Data excerpts

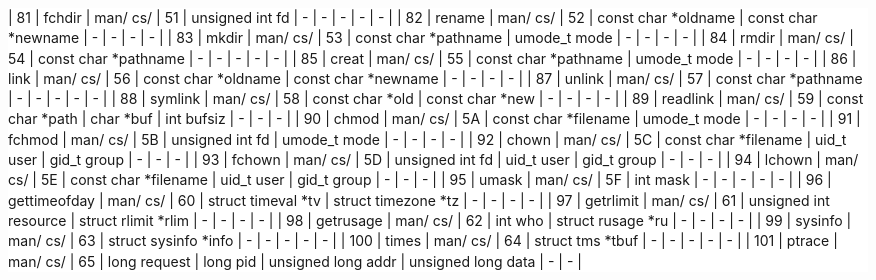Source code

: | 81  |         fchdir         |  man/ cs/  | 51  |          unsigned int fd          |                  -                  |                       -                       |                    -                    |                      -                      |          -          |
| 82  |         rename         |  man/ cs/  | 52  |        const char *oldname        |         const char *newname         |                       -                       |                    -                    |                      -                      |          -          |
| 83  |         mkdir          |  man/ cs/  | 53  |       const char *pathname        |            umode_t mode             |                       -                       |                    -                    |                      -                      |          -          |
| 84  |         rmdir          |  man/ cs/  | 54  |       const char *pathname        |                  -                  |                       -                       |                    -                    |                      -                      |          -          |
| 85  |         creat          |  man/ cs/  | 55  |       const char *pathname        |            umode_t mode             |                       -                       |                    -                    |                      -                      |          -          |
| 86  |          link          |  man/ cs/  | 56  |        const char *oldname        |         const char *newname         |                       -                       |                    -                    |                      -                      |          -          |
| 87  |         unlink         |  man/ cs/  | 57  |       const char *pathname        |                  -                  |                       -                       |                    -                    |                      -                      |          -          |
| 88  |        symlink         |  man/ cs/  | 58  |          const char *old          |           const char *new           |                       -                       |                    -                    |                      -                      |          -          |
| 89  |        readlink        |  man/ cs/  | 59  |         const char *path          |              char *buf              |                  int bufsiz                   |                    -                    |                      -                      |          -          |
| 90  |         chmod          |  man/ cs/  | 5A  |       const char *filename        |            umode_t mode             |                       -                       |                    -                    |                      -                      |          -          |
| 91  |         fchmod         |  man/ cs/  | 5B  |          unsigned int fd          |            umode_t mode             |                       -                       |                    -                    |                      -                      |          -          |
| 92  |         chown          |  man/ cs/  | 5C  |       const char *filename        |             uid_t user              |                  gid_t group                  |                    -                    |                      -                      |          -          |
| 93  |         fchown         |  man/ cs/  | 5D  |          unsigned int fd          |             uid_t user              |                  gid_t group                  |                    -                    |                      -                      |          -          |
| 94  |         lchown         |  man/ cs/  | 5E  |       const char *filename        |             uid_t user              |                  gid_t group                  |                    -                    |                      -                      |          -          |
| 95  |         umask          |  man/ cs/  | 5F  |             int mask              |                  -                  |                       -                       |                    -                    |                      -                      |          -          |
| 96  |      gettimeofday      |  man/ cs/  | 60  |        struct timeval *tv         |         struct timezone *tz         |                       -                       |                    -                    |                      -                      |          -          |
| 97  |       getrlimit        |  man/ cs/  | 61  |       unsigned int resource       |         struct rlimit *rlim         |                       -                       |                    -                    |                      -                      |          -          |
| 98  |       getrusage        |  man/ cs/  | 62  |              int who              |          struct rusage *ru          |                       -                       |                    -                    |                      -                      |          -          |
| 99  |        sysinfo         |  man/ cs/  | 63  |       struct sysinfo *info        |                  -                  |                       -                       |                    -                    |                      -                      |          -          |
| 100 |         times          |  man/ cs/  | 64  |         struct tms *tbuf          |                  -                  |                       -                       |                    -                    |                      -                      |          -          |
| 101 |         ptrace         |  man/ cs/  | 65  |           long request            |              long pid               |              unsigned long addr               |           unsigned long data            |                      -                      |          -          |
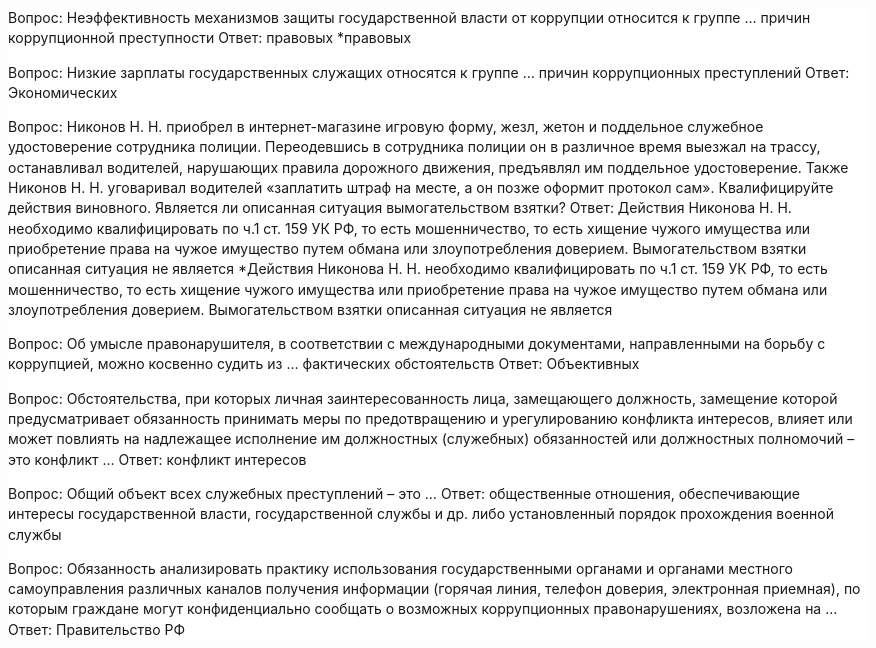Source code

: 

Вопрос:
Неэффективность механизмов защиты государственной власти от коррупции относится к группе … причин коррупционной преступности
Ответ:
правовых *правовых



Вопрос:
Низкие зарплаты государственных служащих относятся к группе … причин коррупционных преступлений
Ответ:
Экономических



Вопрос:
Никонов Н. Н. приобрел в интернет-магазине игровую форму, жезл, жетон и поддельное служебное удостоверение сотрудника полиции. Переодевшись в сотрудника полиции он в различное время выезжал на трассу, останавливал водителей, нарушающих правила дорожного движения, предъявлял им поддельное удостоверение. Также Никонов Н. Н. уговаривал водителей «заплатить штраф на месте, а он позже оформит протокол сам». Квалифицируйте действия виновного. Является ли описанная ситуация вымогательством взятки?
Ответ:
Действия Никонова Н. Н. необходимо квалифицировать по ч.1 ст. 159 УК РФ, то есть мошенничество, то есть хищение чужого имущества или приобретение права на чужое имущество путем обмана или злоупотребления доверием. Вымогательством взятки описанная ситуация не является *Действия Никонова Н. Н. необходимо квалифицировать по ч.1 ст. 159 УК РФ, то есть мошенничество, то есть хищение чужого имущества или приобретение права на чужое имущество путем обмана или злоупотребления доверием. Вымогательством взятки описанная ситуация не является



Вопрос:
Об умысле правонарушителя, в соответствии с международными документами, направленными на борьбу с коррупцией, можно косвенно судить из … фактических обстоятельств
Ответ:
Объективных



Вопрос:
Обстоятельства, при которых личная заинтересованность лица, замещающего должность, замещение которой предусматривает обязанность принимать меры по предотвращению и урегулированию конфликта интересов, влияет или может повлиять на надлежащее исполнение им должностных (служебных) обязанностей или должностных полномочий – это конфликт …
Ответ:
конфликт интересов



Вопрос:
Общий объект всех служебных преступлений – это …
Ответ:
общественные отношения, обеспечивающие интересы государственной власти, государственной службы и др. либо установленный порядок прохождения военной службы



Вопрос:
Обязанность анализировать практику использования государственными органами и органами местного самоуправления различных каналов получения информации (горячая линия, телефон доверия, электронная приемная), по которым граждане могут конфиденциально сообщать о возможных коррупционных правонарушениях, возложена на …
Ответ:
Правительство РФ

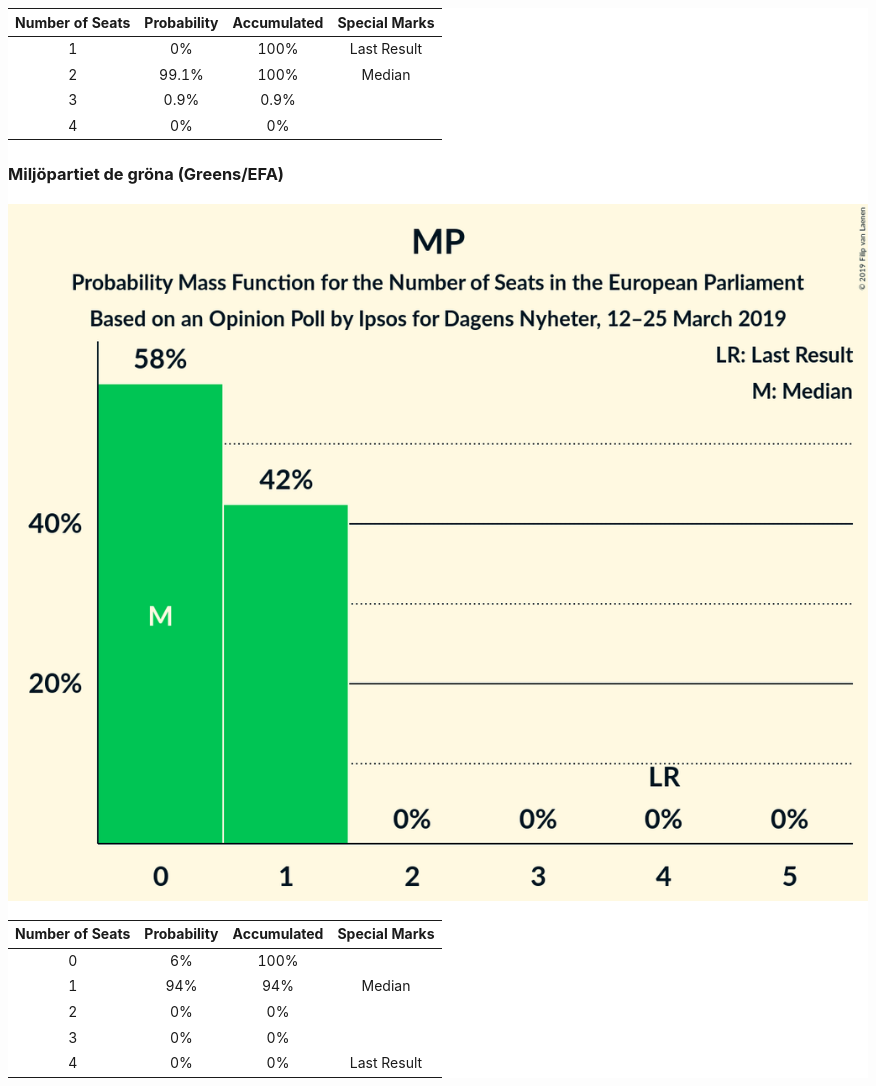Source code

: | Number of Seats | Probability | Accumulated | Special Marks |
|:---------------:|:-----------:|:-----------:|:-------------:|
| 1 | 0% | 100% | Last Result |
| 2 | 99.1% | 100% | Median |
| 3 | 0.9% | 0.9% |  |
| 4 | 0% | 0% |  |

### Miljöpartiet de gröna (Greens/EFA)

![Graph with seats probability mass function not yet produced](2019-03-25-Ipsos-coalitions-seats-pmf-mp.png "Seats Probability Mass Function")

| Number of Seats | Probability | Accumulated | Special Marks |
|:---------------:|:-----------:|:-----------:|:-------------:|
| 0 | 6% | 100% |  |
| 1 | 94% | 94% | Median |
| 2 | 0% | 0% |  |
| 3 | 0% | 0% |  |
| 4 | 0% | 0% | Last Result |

AIM OF THE EXERCISE
Tell me how many lines in the records above include the word "интересов"; the number is all that is needed.

EXERCISE OUTPUT
2